TASK GOAL — Pick every line from the data below that contains the string "property" and copy it.

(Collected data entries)
○ ○ ○ ○ ○ ○ ○

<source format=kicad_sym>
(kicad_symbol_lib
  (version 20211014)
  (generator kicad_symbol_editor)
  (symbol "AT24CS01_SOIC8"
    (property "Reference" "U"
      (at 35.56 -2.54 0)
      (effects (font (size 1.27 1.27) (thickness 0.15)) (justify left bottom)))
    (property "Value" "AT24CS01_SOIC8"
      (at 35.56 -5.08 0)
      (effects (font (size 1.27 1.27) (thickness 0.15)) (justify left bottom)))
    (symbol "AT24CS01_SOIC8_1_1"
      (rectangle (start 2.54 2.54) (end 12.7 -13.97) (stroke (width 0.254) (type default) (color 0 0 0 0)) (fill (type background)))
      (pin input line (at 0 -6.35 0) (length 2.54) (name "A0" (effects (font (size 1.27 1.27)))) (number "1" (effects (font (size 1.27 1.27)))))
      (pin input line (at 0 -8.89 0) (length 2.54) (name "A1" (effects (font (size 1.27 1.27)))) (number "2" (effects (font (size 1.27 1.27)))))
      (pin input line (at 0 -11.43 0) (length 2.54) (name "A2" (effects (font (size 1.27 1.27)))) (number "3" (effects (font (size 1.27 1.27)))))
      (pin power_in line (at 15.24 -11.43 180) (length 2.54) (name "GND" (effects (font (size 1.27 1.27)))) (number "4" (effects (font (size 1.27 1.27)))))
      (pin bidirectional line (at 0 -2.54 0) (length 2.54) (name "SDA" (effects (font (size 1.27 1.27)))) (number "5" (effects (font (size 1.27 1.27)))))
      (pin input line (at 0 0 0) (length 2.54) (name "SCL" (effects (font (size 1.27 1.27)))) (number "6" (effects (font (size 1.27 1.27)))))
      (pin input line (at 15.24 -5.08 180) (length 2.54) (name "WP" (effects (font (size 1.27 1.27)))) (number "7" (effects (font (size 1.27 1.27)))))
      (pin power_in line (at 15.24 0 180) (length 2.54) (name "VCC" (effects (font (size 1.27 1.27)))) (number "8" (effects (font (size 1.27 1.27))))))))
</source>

○ ○ ○ ○ ○ ○ ○

SOLUTION FOR THIS TASK —
    (property "Reference" "U"
    (property "Value" "AT24CS01_SOIC8"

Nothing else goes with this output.